(Images with keypoint coordinates)
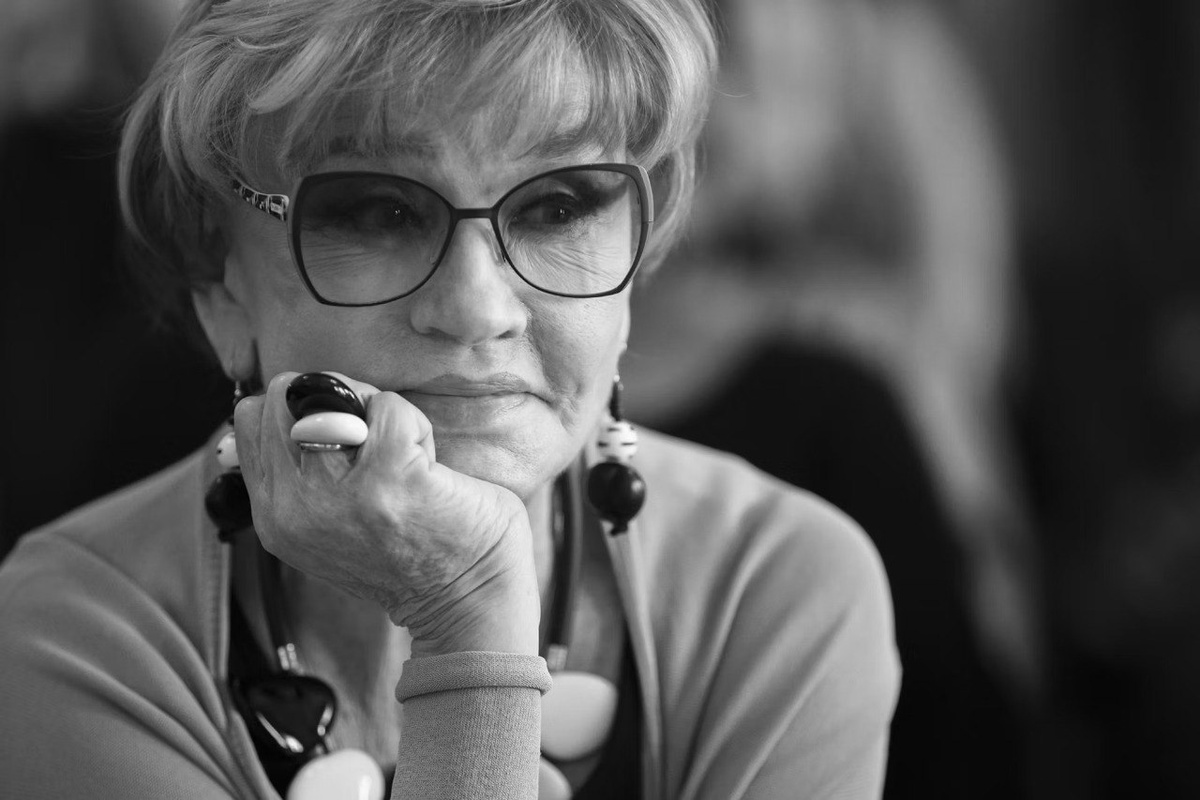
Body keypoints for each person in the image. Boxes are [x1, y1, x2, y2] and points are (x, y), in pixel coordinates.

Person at [0, 1, 899, 798]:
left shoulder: (777, 588)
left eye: (559, 206)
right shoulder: (74, 633)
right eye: (379, 213)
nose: (477, 308)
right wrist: (466, 613)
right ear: (220, 273)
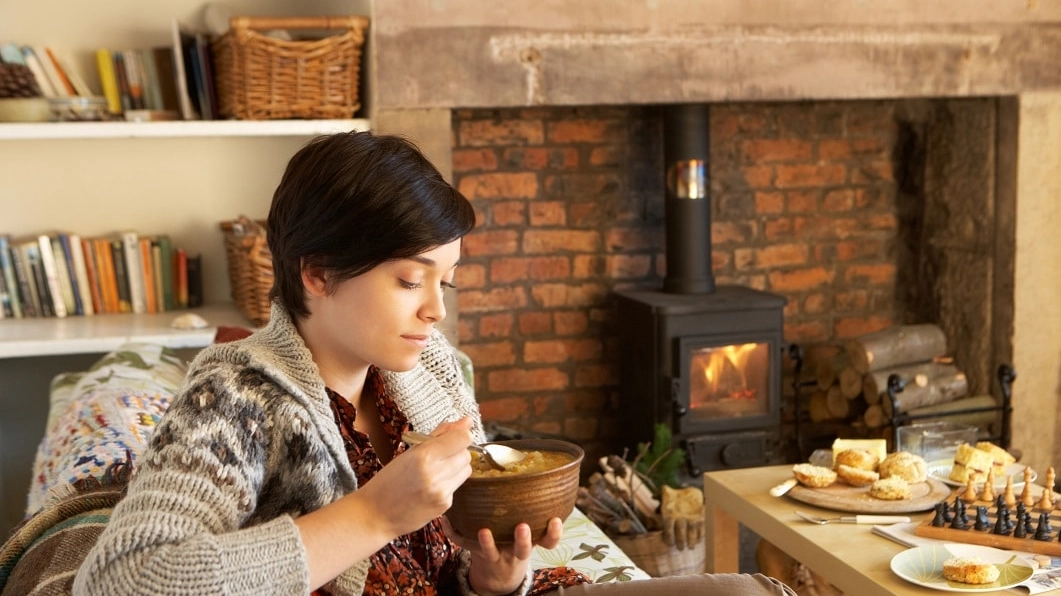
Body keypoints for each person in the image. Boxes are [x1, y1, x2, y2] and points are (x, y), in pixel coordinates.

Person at [74, 130, 794, 596]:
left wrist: (492, 577)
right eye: (408, 280)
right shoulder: (233, 396)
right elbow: (121, 581)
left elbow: (449, 564)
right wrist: (373, 514)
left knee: (744, 593)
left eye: (443, 283)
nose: (435, 312)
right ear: (317, 273)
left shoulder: (430, 372)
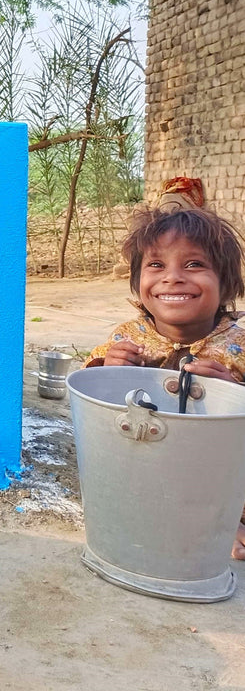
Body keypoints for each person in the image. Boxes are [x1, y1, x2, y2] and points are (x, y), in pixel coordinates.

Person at [84, 206, 245, 559]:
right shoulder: (129, 335)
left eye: (194, 264)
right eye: (156, 265)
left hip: (218, 476)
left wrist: (233, 393)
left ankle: (225, 520)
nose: (172, 277)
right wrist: (109, 367)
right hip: (146, 470)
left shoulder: (238, 346)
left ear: (227, 283)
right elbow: (89, 393)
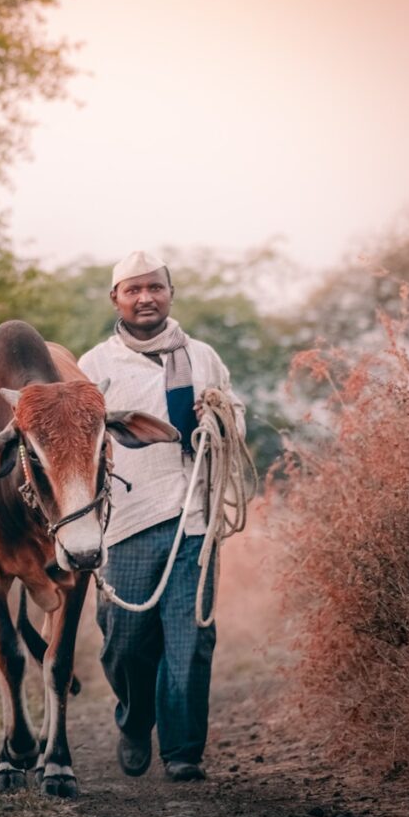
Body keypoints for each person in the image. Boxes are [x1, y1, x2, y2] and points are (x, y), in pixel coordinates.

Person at [78, 250, 246, 782]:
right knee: (123, 640)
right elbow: (76, 443)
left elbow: (235, 414)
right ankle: (135, 719)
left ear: (170, 294)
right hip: (126, 520)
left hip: (195, 516)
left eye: (155, 288)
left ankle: (182, 753)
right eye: (134, 289)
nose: (146, 297)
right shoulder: (94, 366)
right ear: (116, 299)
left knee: (191, 639)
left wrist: (219, 416)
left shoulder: (202, 356)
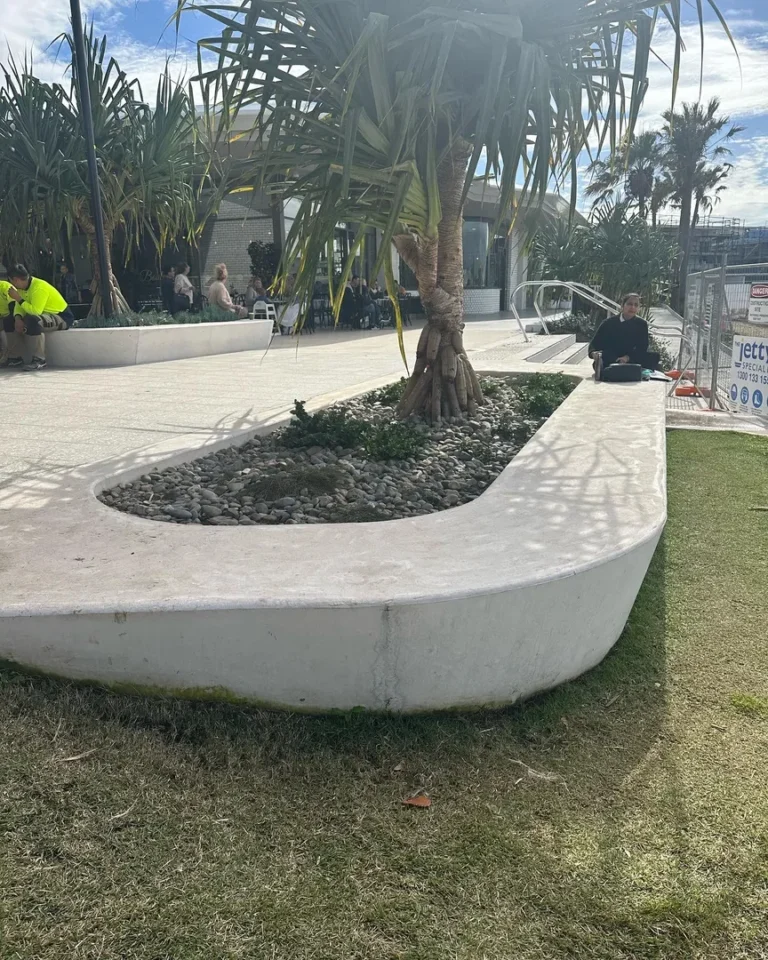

WHAT IS EXPECTED: Beginning with the line above that contains "right eye: (379, 213)" and ending with the line that contains "left knee: (744, 593)", quote each line exactly, keeping out the pictures.

OUTPUT OF THE TASK:
right eye: (379, 213)
nose: (477, 308)
right wrist: (466, 613)
right ear: (220, 273)
Body keypoints for each person in the image. Boxes are [x1, y1, x2, y2] and points are (x, y), in pixel coordinates.

Person at [74, 130, 794, 596]:
left wrist: (492, 577)
right eye: (408, 280)
right shoulder: (233, 396)
right elbow: (121, 581)
left elbow: (449, 564)
right wrist: (373, 514)
left knee: (744, 593)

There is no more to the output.